C'est Elnora qui conduit. Moi, je me tiens accagnardé contre la portière, de façon à demeurer face à elle, l'arquebuse en pogne, toute poisseuse de ma sueur.

Bien joli, mais une telle situation peut-elle se prolonger ? Je te prends un exemple : va bien falloir qu'elle se rende aux chiches ? Je me vois mal brandir ma pétoire pendant que ses sphincters font relâche.

Difficile à solutionner.

Tu connais mon ange gardien (lequel est durement à la tâche en ce moment, et très peu à l'honneur) ? Il se manifeste sous l'apparence d'un vaste magasin rutilant de lumières ; sa façade grouille de personnages grandeur nature, évoquant le folklore cow-boy.

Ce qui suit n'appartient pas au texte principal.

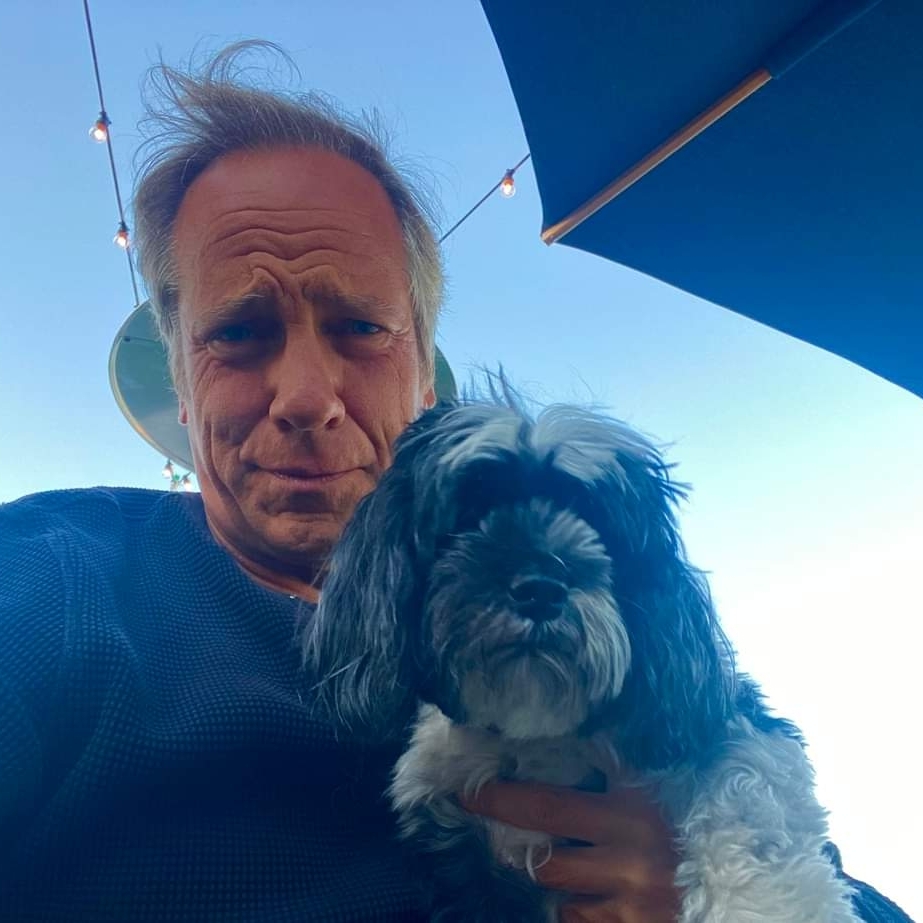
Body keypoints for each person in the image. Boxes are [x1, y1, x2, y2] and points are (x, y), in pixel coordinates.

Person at [0, 42, 912, 923]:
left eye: (360, 327)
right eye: (239, 332)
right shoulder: (53, 582)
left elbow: (834, 884)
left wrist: (692, 884)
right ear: (180, 375)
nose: (306, 396)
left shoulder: (637, 680)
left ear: (424, 380)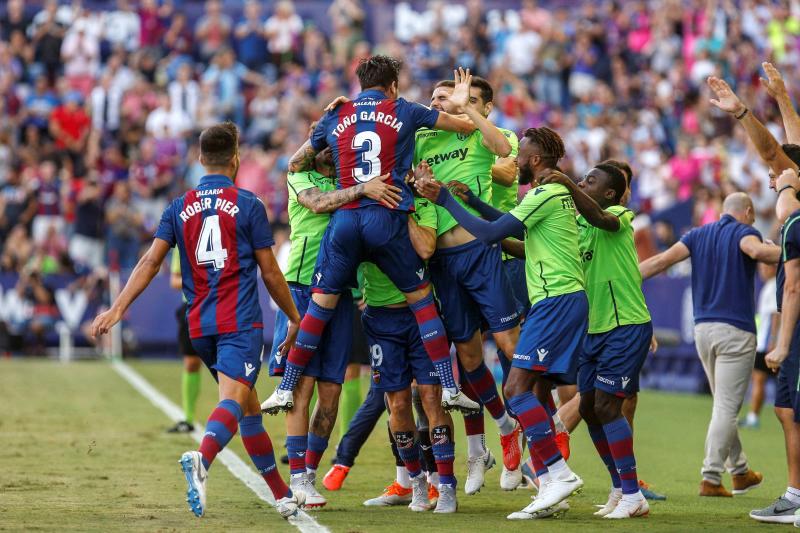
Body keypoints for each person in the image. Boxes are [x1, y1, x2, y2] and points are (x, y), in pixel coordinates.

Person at [90, 122, 304, 519]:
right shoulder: (249, 204)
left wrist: (117, 308)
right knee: (234, 401)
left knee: (248, 407)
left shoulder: (178, 206)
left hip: (200, 324)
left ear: (200, 159)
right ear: (235, 158)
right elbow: (272, 273)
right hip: (239, 320)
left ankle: (281, 494)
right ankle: (203, 458)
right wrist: (294, 316)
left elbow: (150, 261)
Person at [260, 57, 479, 414]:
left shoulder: (337, 113)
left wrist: (325, 122)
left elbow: (296, 163)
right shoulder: (405, 109)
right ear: (393, 84)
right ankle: (450, 387)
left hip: (345, 222)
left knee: (318, 309)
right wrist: (458, 104)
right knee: (422, 304)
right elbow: (467, 128)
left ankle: (285, 388)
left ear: (359, 83)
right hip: (389, 218)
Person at [416, 126, 586, 520]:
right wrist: (473, 198)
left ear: (536, 160)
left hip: (555, 300)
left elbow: (493, 232)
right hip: (555, 300)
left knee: (517, 387)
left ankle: (555, 467)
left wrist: (444, 198)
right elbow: (509, 224)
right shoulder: (544, 194)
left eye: (520, 154)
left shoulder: (545, 192)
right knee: (523, 386)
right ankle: (549, 477)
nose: (513, 160)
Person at [268, 144, 401, 509]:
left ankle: (308, 475)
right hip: (301, 290)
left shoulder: (349, 180)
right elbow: (319, 203)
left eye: (334, 145)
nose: (329, 150)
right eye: (323, 144)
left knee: (331, 391)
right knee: (303, 386)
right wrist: (361, 188)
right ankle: (296, 475)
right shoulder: (300, 177)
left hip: (341, 294)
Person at [415, 75, 521, 494]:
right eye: (437, 97)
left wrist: (468, 109)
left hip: (486, 253)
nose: (442, 101)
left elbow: (505, 156)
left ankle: (543, 440)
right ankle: (502, 424)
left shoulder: (480, 132)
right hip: (443, 260)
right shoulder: (424, 139)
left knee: (512, 345)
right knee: (468, 357)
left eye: (450, 95)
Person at [639, 192, 779, 497]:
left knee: (722, 405)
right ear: (747, 211)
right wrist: (786, 253)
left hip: (703, 329)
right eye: (753, 216)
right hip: (736, 331)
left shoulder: (697, 235)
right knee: (727, 407)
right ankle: (711, 477)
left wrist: (625, 279)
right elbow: (755, 251)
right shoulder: (744, 232)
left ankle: (740, 472)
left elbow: (662, 261)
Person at [542, 164, 652, 518]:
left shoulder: (617, 215)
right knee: (588, 407)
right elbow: (532, 250)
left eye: (590, 181)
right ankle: (621, 489)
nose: (581, 183)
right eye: (581, 179)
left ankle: (634, 494)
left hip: (625, 325)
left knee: (606, 406)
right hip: (594, 329)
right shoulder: (578, 229)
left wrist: (565, 184)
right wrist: (493, 234)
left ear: (608, 193)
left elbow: (602, 218)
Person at [359, 190, 458, 513]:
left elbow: (427, 248)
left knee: (431, 398)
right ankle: (415, 483)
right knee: (397, 404)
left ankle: (445, 486)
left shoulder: (421, 204)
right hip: (380, 320)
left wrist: (402, 211)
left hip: (421, 316)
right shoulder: (361, 208)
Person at [749, 167, 800, 524]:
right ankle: (794, 496)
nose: (772, 182)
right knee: (785, 411)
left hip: (795, 333)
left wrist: (781, 345)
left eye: (776, 175)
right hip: (790, 330)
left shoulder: (795, 221)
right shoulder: (789, 227)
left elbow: (794, 287)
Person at [166, 246, 202, 434]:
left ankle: (235, 417)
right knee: (191, 363)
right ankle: (188, 418)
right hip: (191, 306)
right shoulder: (182, 243)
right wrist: (200, 280)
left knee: (225, 366)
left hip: (220, 304)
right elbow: (174, 280)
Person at [740, 262, 779, 429]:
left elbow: (776, 315)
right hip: (767, 342)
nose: (762, 270)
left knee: (758, 380)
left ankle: (753, 417)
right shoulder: (770, 286)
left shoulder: (773, 286)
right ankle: (753, 416)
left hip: (767, 345)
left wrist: (773, 340)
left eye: (765, 267)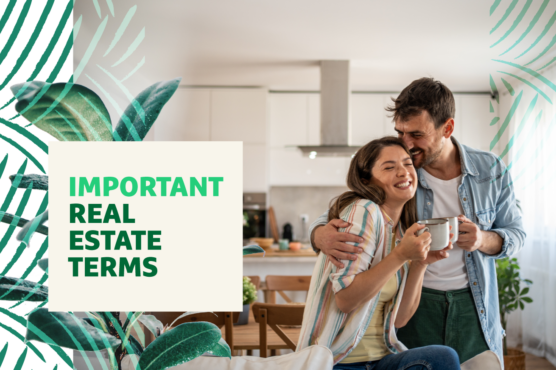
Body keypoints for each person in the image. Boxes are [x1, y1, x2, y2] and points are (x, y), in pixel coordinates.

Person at [309, 77, 525, 365]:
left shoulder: (490, 169)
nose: (407, 145)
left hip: (473, 303)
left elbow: (517, 234)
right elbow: (334, 217)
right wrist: (320, 236)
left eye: (417, 134)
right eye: (400, 132)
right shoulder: (402, 174)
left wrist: (482, 239)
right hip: (413, 304)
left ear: (447, 128)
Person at [297, 136, 460, 369]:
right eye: (389, 167)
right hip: (339, 361)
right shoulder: (364, 211)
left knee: (443, 357)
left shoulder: (401, 229)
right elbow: (345, 299)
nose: (404, 172)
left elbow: (401, 318)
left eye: (407, 164)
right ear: (366, 180)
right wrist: (400, 256)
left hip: (382, 359)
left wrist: (420, 263)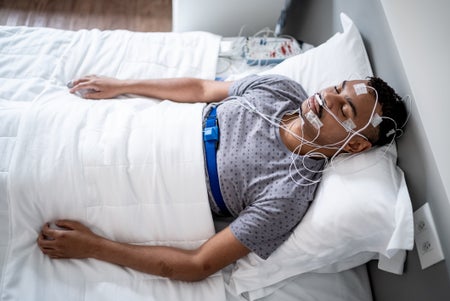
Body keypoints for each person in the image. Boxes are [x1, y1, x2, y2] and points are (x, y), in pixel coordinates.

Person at [37, 74, 407, 282]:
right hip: (136, 128)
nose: (326, 97)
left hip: (148, 181)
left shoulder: (290, 192)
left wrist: (94, 247)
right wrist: (121, 85)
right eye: (339, 87)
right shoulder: (281, 91)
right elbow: (201, 90)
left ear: (355, 147)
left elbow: (200, 265)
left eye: (343, 107)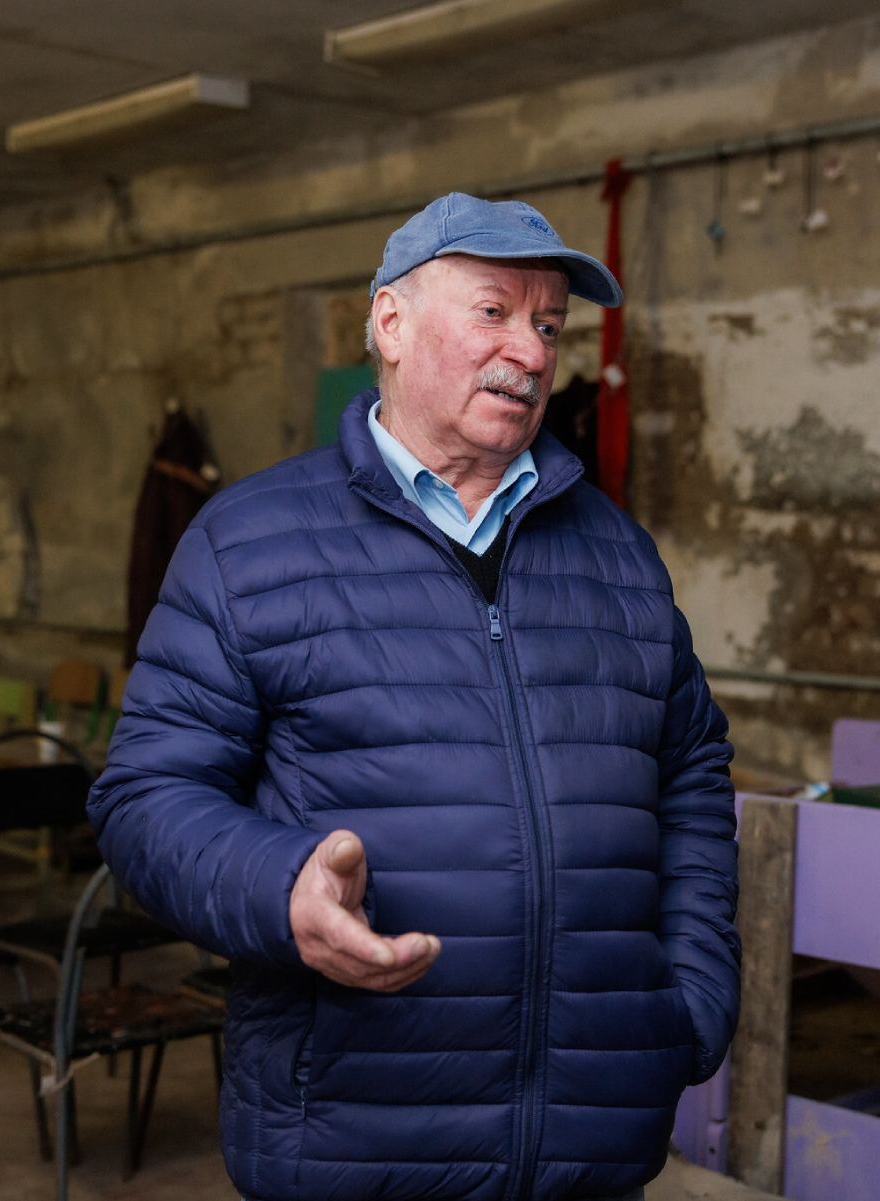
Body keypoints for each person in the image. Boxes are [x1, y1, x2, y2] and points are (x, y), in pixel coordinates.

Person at [90, 192, 740, 1201]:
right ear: (389, 323)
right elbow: (142, 799)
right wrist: (280, 888)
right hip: (351, 1145)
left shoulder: (615, 553)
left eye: (549, 324)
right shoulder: (248, 542)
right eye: (494, 312)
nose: (529, 352)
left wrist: (691, 995)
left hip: (592, 1145)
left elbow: (692, 763)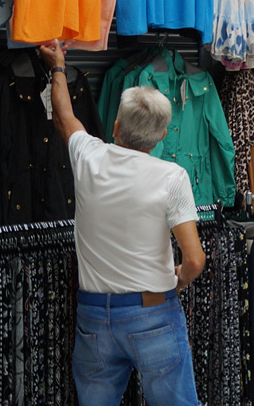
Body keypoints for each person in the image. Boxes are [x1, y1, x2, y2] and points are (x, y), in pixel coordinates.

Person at [40, 39, 205, 406]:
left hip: (94, 317)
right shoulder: (172, 177)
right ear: (162, 136)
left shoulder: (89, 157)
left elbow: (64, 116)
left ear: (115, 126)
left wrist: (58, 65)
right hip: (153, 314)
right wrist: (176, 280)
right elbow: (195, 260)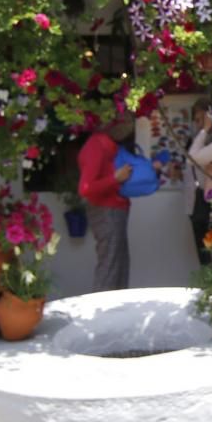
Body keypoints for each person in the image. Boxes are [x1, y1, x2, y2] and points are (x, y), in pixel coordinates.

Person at [77, 115, 136, 292]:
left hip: (115, 211)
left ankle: (117, 313)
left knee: (119, 265)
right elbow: (86, 188)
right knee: (110, 266)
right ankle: (101, 315)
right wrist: (115, 178)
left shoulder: (109, 145)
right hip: (105, 211)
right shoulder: (97, 145)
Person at [183, 98, 212, 266]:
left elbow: (192, 159)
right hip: (197, 203)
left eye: (202, 119)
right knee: (205, 252)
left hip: (211, 202)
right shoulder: (195, 140)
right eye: (196, 120)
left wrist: (206, 130)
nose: (199, 124)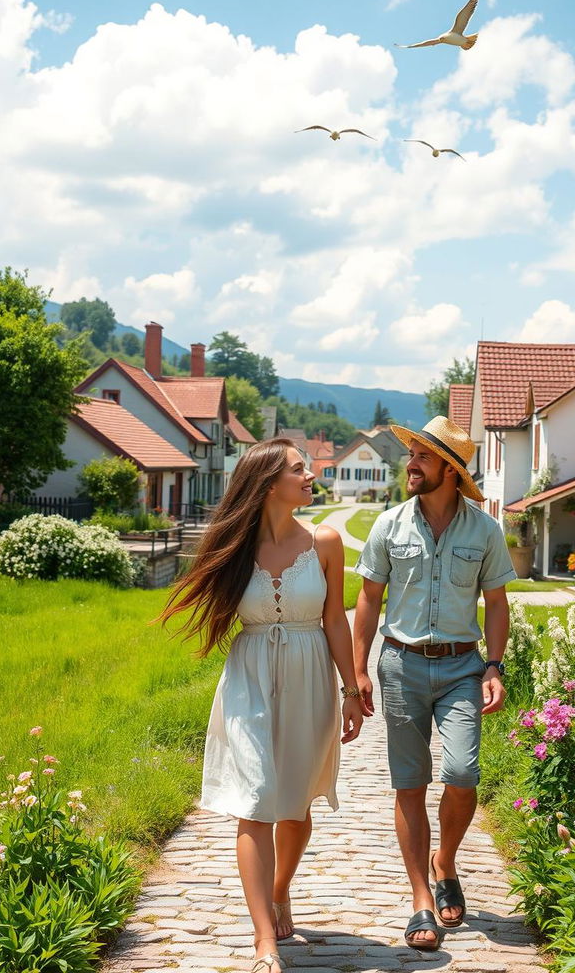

Je prie la belle Utérus de se ranger sur le parking attenant. Elle obéit. A ma demande, Alexandre-Benoît s'arrache à son début de dorme pour venir me remplacer.

— Si cette beauté tente quoi que ce soit, n'hésite pas à défourailler ! lui recommandé-je.

L'endroit se nomme Texas Shop. C'est un antre dans lequel tu dégauchis tout ce qui peut avoir trait à l'univers western. Je drague un moment entre les rayons débordants de camelote et ne tarde pas à trouver ce qu'il me faut : une paire de menottes réglementaires. Jamais lésiner sur son confort, je me bute à te le seriner !

De retour à la limousine-appartement, je passe la boucle d'une poucette à la cheville d'Elnora, et l'autre après la pédale du frein. Tout cela sans un mot.

Sa Majesté retourne se vautrer à l'arrière.

Cette fois, nous taillons le ruban pour de bon !

La tombée du jour nous prend à Savannah, en Géorgie.

Je décide une halte dans un motel moyen des faubourgs. Son enseigne verte et rose fait songer à un cornet de glace pistache-framboise.

Un jeune mulâtre aux tifs décolorés, occupé à construire une maquette d'avion de chasse allemand de la guerre de Quatorze, nous loue distraitement deux bungalows contigus.

J'installe mes éclopés dans l'un, réservant l'autre à ma prisonnière et à moi-même.

Il fallait bien que cela arrive : nous sommes en tête à tête dans une petite construction préfabriquée comportant une chambre équipée d'une kitchenette et d'une salle de douche avec gogues. L'endroit pue le rance et le Bulgomme moisi. Quelques bestioles du genre cloportes vident les lieux précipitamment. L'éclairage est chiche. Pour unique décoration : le poster d'une Hollandaise en costume, l'air aussi con que le moulin à vent de l'arrière-plan. Deux chaises d'osier, une table en bois blanc, un lit constituent le mobilier de l'apparte.

La môme qui s'assoit en soupirant, semble lasse, avec ses yeux cernés et ses traits accusés.

En cours de trajet, nous nous sommes arrêtés une seule fois pour faire le plein du réservoir et le vide de nos vessies. La double opération s'est déroulée sans encombre.

— On boit une bière ? questionné-je.

— Vous n'avez rien de plus fort ?

— Du bourbon ?

— Je préfère.

Ayant fait l'acquisition de quelques flasques, j'en décapsule une, la lui présente. Elle y pratique une ponction pour gardes-côtes dans la bourrasque. Ces filles ricaines ont la dalle en pente raide, je te le garantis.